But it would appear to us be very, very healthy cash flow..
That’s helpful. Thank you..
I would just comment on that further to say, as I spent some time with the franchisees and our brand President Frances Allen, what we see is that the franchisees are concerned about how the future minimum wage increases will impact their business. I think they are seeing some impacts today and certainly that will bring a level of anxiety.
But their biggest concern is how do we work together as a team to make sure that we mitigate those negative influences on our margin going forward. And I believe that in cooperation with our franchisees we can find efficiencies in the business that I hope to mitigate that. And we look forward to spending that time with them.
So, we are focused on the right thing..
Our next question comes from David Tarantino of Robert W. Baird. Your line is now open..
Just couple of quick questions. First on the franchise margins. I know there is a lot of noise going on in that line and they were down this quarter.
Can you maybe explain why that was the case, given the mix of franchising was higher year-over-year? And then, Jerry, could you maybe help us think about how that line should trend as you move towards 95% franchise?.
Let me speak about the first question first here. So, the franchise margins down, I would point to two items there. One is the franchise support costs were higher. Most of the increase in franchise support costs was due to Qdoba increased support cost around franchisee signs and remodel support.
And that was about a $1 million of the increase in the franchise support cost. And then, on the rent line, couple of things to consider there, one of which is that last year’s numbers had the 53rd week in there. I assume everybody’s adjusted out for that as best as you can, based on the quarterly data.
Beyond that, I would really point to the difference in sales performance for the franchisees last year versus this year than I would the increase in the cost of the rent on those lines. So, the rental cost is not that you would expect it to be so with the 178 restaurant that we sold.
The revenue did not grow commensurate with that increase, and that’s really related to -- last year franchisee sales were up 2.4%. This year, they were down 0.7%. If you adjust for that and normalize that, you’d be about 1.7 million in rental revenue and also in rental margin on that.
And then, when you calculate the margin rate on the rent, you get very close to what it would have been last year. So, what appears to be a cost issue, I really look at it as being a revenue issue because of the same-store sales decline versus last year..
And the part about how that might trend as you get towards 95% range, I know it depends on the same store sales but if you could just elaborate [ph] how that....
I think that we can provide more color on that when we are updating guidance for 2018..

-- EXERCISE INPUT --
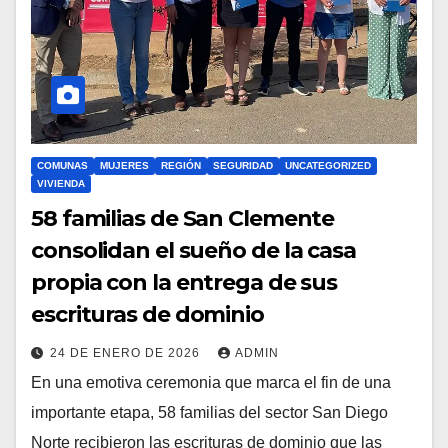
COMUNAS
MUJERES
REGIÓN
SEGURIDAD
UNCATEGORIZED
VIVIENDA
58 familias de San Clemente
consolidan el sueño de la casa
propia con la entrega de sus
escrituras de dominio
24 DE ENERO DE 2026
ADMIN
En una emotiva ceremonia que marca el fin de una
importante etapa, 58 familias del sector San Diego
Norte recibieron las escrituras de dominio que las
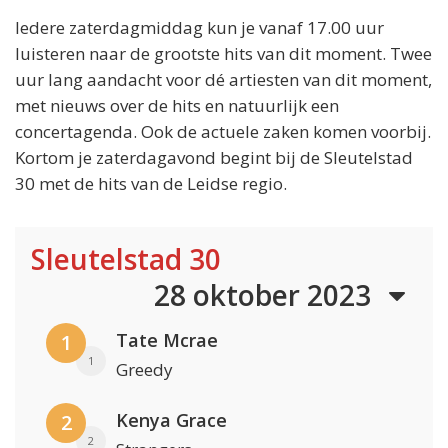
Iedere zaterdagmiddag kun je vanaf 17.00 uur
luisteren naar de grootste hits van dit moment. Twee
uur lang aandacht voor dé artiesten van dit moment,
met nieuws over de hits en natuurlijk een
concertagenda. Ook de actuele zaken komen voorbij.
Kortom je zaterdagavond begint bij de Sleutelstad
30 met de hits van de Leidse regio.
Sleutelstad 30
28 oktober 2023
Tate Mcrae
1
1
Greedy
Kenya Grace
2
2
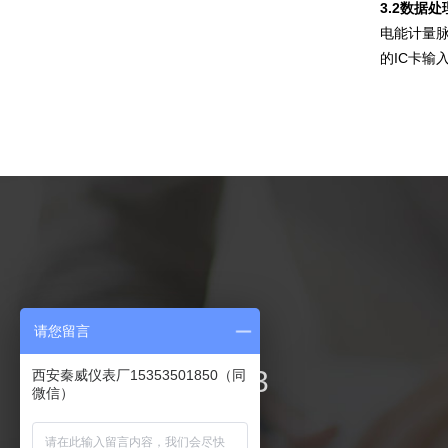
3.2数据处
电能计量脉
的IC卡输
联系我们
请您留言
029-84217893
西安秦威仪表厂15353501850（同
微信）
电 话：029-84217893
手 机：15339101775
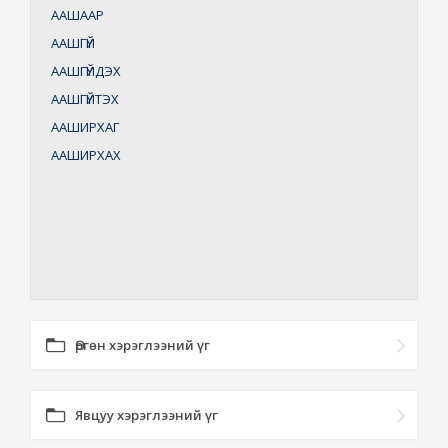
ААШААР
ААШГҮЙ
ААШГҮЙДЭХ
ААШГҮЙТЭХ
ААШИРХАГ
ААШИРХАХ
Өргөн хэрэглээний үг
Явцуу хэрэглээний үг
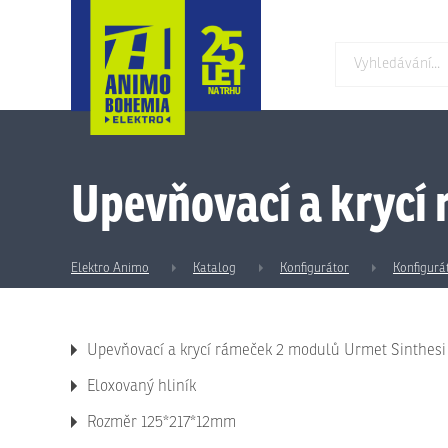
Upevňovací a krycí
Elektro Animo
Katalog
Konfigurátor
Konfigurá
Upevňovací a krycí rámeček 2 modulů Urmet Sinthesi
Eloxovaný hliník
Rozměr 125*217*12mm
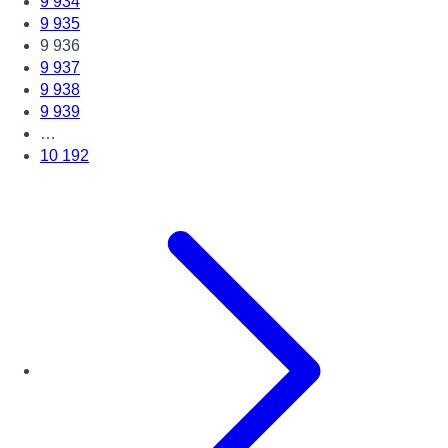
9 934
9 935
9 936
9 937
9 938
9 939
…
10 192
Page suivante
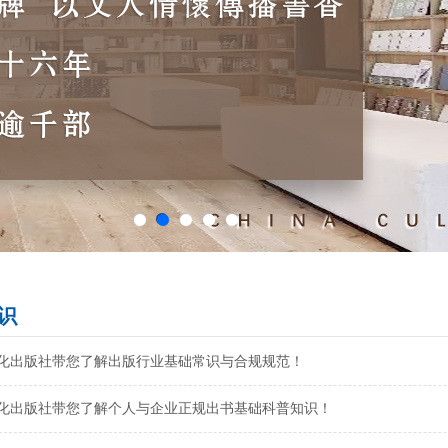
识
化出版社带您了解出版行业基础常识与合规规范！
化出版社带您了解个人与企业正规出书基础科普知识！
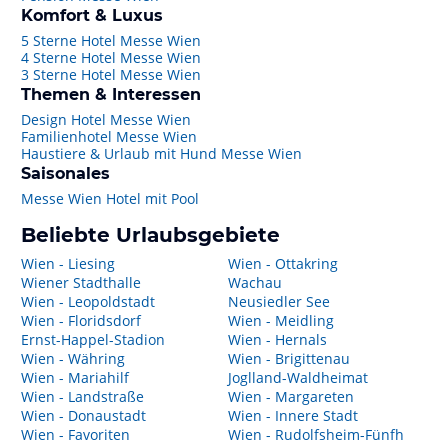
Komfort & Luxus
5 Sterne Hotel Messe Wien
4 Sterne Hotel Messe Wien
3 Sterne Hotel Messe Wien
Themen & Interessen
Design Hotel Messe Wien
Familienhotel Messe Wien
Haustiere & Urlaub mit Hund Messe Wien
Saisonales
Messe Wien Hotel mit Pool
Beliebte Urlaubsgebiete
Wien - Liesing
Wien - Ottakring
Wiener Stadthalle
Wachau
Wien - Leopoldstadt
Neusiedler See
Wien - Floridsdorf
Wien - Meidling
Ernst-Happel-Stadion
Wien - Hernals
Wien - Währing
Wien - Brigittenau
Wien - Mariahilf
Joglland-Waldheimat
Wien - Landstraße
Wien - Margareten
Wien - Donaustadt
Wien - Innere Stadt
Wien - Favoriten
Wien - Rudolfsheim-Fünfh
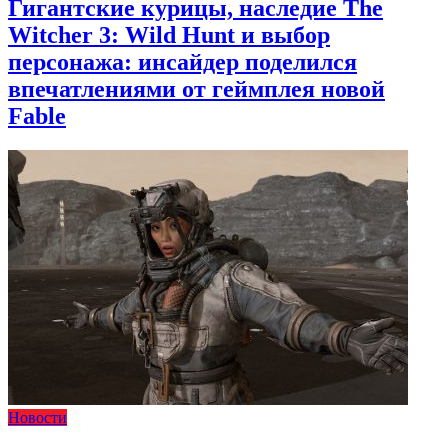
Гигантские курицы, наследие The
Witcher 3: Wild Hunt и выбор
персонажа: инсайдер поделился
впечатлениями от геймплея новой
Fable
Новости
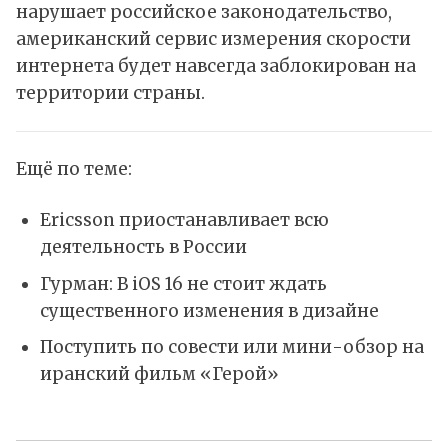
нарушает российское законодательство,
американский сервис измерения скорости
интернета будет навсегда заблокирован на
территории страны.
Ещё по теме:
Ericsson приостанавливает всю
деятельность в России
Гурман: В iOS 16 не стоит ждать
существенного изменения в дизайне
​Поступить по совести или мини-обзор на
иранский фильм «Герой»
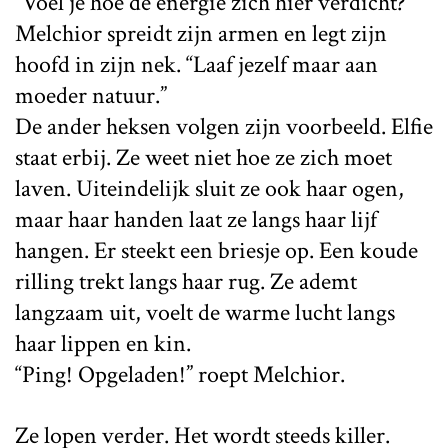
“Voel je hoe de energie zich hier verdicht?”
Melchior spreidt zijn armen en legt zijn
hoofd in zijn nek. “Laaf jezelf maar aan
moeder natuur.”
De ander heksen volgen zijn voorbeeld. Elfie
staat erbij. Ze weet niet hoe ze zich moet
laven. Uiteindelijk sluit ze ook haar ogen,
maar haar handen laat ze langs haar lijf
hangen. Er steekt een briesje op. Een koude
rilling trekt langs haar rug. Ze ademt
langzaam uit, voelt de warme lucht langs
haar lippen en kin.
“Ping! Opgeladen!” roept Melchior.
Ze lopen verder. Het wordt steeds killer.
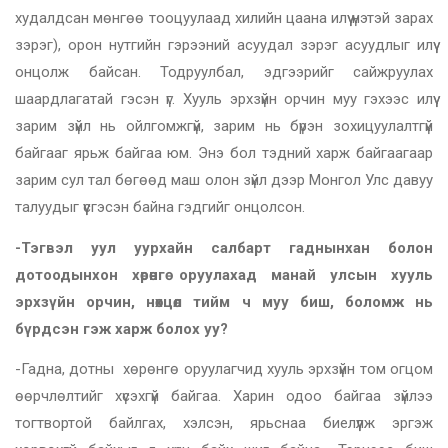
худалдсан мөнгөө тооцуулаад хилийн цаана илүү үнэтэй зарах
зэрэг), орон нутгийн гэрээний асуудал зэрэг асуудлыг илүү
онцолж байсан. Тодруулбал, эдгээрийг сайжруулах
шаардлагатай гэсэн үг. Хууль эрхзүйн орчин муу гэхээс илүү
зарим зүйл нь ойлгомжгүй, зарим нь бүрэн зохицуулалтгүй
байгааг ярьж байгаа юм. Энэ бол тэдний харж байгаагаар
зарим сул тал бөгөөд маш олон зүйл дээр Монгол Улс давуу
талуудыг үүсгэсэн байна гэдгийг онцолсон.
-Тэгвэл уул уурхайн салбарт гаднынхан болон
дотоодынхон хөрөнгө оруулахад манай улсын хууль
эрхзүйн орчин, нөхцөл тийм ч муу биш, боломж нь
бүрдсэн гэж харж болох уу?
-Гадна, дотны хөрөнгө оруулагчид хууль эрхзүйн том огцом
өөрчлөлтийг хүсэхгүй байгаа. Харин одоо байгаа зүйлээ
тогтвортой байлгах, хэлсэн, ярьснаа биелүүлж эргэж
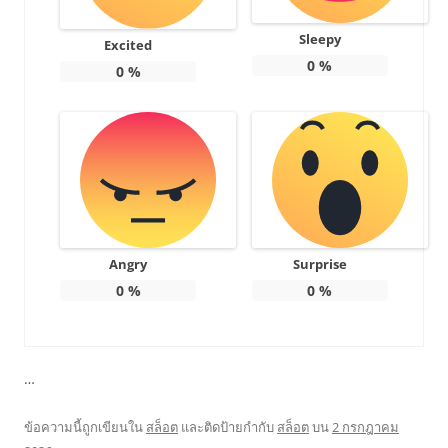
Sleepy
Excited
0
%
0
%
Angry
Surprise
0
%
0
%
…
ข้อความนี้ถูกเขียนใน
สล็อต
และติดป้ายกำกับ
สล็อต
บน
2 กรกฎาคม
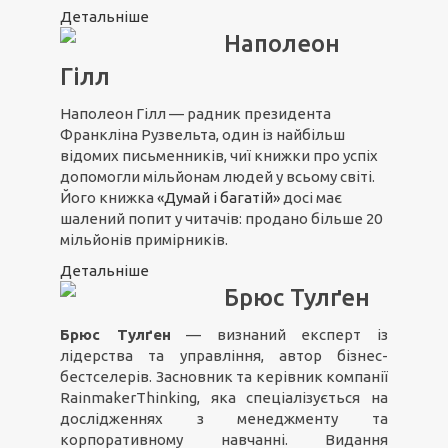
Детальніше
Наполеон
Гілл
Наполеон Гілл — радник президента
Франкліна Рузвельта, один із найбільш
відомих письменників, чиї книжки про успіх
допомогли мільйонам людей у всьому світі.
Його книжка
«Думай і багатій»
досі має
шалений попит у читачів: продано більше 20
мільйонів примірників.
Детальніше
Брюс Тулґен
Брюс Тулґен
— визнаний експерт із
лідерства та управління, автор бізнес-
бестселерів. Засновник та керівник компанії
RainmakerThinking, яка спеціалізується на
дослідженнях з менеджменту та
корпоративному навчанні. Видання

-- REQUEST 1 --
From the entries, reproduce the lines starting at the one containing "Iedere zaterdagmiddag kun je vanaf 17.00 uur" and ending at the one containing "化出版社带您了解个人与企业正规出书基础科普知识！", both included, and leave out the picture markers.
-- REQUEST 2 --
Pick up the earnings call transcript from its last line and continue it.

-- RESPONSE 1 --
Iedere zaterdagmiddag kun je vanaf 17.00 uur
luisteren naar de grootste hits van dit moment. Twee
uur lang aandacht voor dé artiesten van dit moment,
met nieuws over de hits en natuurlijk een
concertagenda. Ook de actuele zaken komen voorbij.
Kortom je zaterdagavond begint bij de Sleutelstad
30 met de hits van de Leidse regio.
Sleutelstad 30
28 oktober 2023
Tate Mcrae
1
1
Greedy
Kenya Grace
2
2
3.2数据处
电能计量脉
的IC卡输
联系我们
请您留言
029-84217893
西安秦威仪表厂15353501850（同
微信）
电 话：029-84217893
手 机：15339101775
ААШААР
ААШГҮЙ
ААШГҮЙДЭХ
ААШГҮЙТЭХ
ААШИРХАГ
ААШИРХАХ
Өргөн хэрэглээний үг
Явцуу хэрэглээний үг
Upevňovací a krycí
Elektro Animo
Katalog
Konfigurátor
Konfigurá
Upevňovací a krycí rámeček 2 modulů Urmet Sinthesi
Eloxovaný hliník
Rozměr 125*217*12mm
9 934
9 935
9 936
9 937
9 938
9 939
…
10 192
Page suivante
识
化出版社带您了解出版行业基础常识与合规规范！
化出版社带您了解个人与企业正规出书基础科普知识！

-- RESPONSE 2 --
And then, Lenny, I have a question. I think in your prepared remarks, you mentioned three or four factors that you’re focusing on in terms of transforming Jack in the Box, and one of which was brand image.
And I was just wondering if you could elaborate on what you meant by that, and how that all plays into the premium QSR position and the value programs you have going on?.
Yes. I think the first thing to recognize is that if you look at our buildings, they’re old, they’re tired and they’re probably in more need of a remodel than many of the brands we compete against every day. So, these are not -- these are rooflines that are four-year old roof lines.
So, it’s not like we even have buildings that architecturally are in the right place or in the right generation, maybe we can paint them and move on. We’re really in a place where we need to invest significant dollars in these sites to change the rooflines, change look and feel of the locations and bring them to a more current state.
And so, our franchisees are all signed on for a remodel program. Obviously, we’ve made the same commitment for our Company locations. And we will talk about the specifics of the investment levels and how this impacts our model when we update our guidance. But essentially, we’re going have to remodel our chain in order to compete.
And so, you’re going to see a commitment from us in the coming years to do so. And this will be more than what we’ve done last round, which was more cosmetic in nature, this will be structural. So, that’s probably the broadest or the high level direction that I gave you.
And we’re contributing to that both in the franchise and Company ops with our own investment dollars. .
Our next question comes from Andrew Charles of Cowen & Company. Your line is now open..
Great, thank you. Lenny, obviously you recognize the sensitivity behind sharing plans, behind what the value efforts are going look like.
But, can you talk more about the results from test markets around how widely it was tested and the confidence you have behind what you saw in results of the test markets?.
Yes. I can’t comment too much on that. What I would say is this. What we’re putting in the marketplace, what makes it different is the fact that we will have multiple price points being promoted at the same time. And we think we need to do that in the face of what’s to come in January.
But, if you look at the individual offers at each price points, those are things that we’ve done in the past. So, it’s the way we’re pulling the whole thing together that’s different and messaging it. Some of the bundles are little different than what we’ve done in the past.
Even the single items might be a little different than what we’ve done in the past. But, they’re all close in to where our marketing department would have done to emphasize value in the past. We’ve now just put it all together in menu of options, unlike what we’ve done in the past. So, hopefully that makes some sense to you.
It’s probably a little cryptic but necessarily so..
That’s helpful. Got you. And then, qualitatively, I was just looking for an update on the CFO search. And obviously, big shoes to feel in.
I was curious if you’re in the stage of still meeting with new candidates or is it done with shortlist at this point?.
So, we have met with several candidates. We are excited about several of them. I’m optimistic that we’ll turn the corner here to the shortlist. But, these situations are fluid. So, I don’t want to make any predictions. But, I’m optimistic that we’ll get this wrapped up in a very reasonable period of time..
Our next question comes from Jeffrey Bernstein of Barclays. Your line is now open..
Two questions. One kind of following up on earlier question about future unit growth of the Jack business. It would seem like the refranchising is going well with the 100 or so you units this year and obviously interest is high and franchisees have some capital to put to work.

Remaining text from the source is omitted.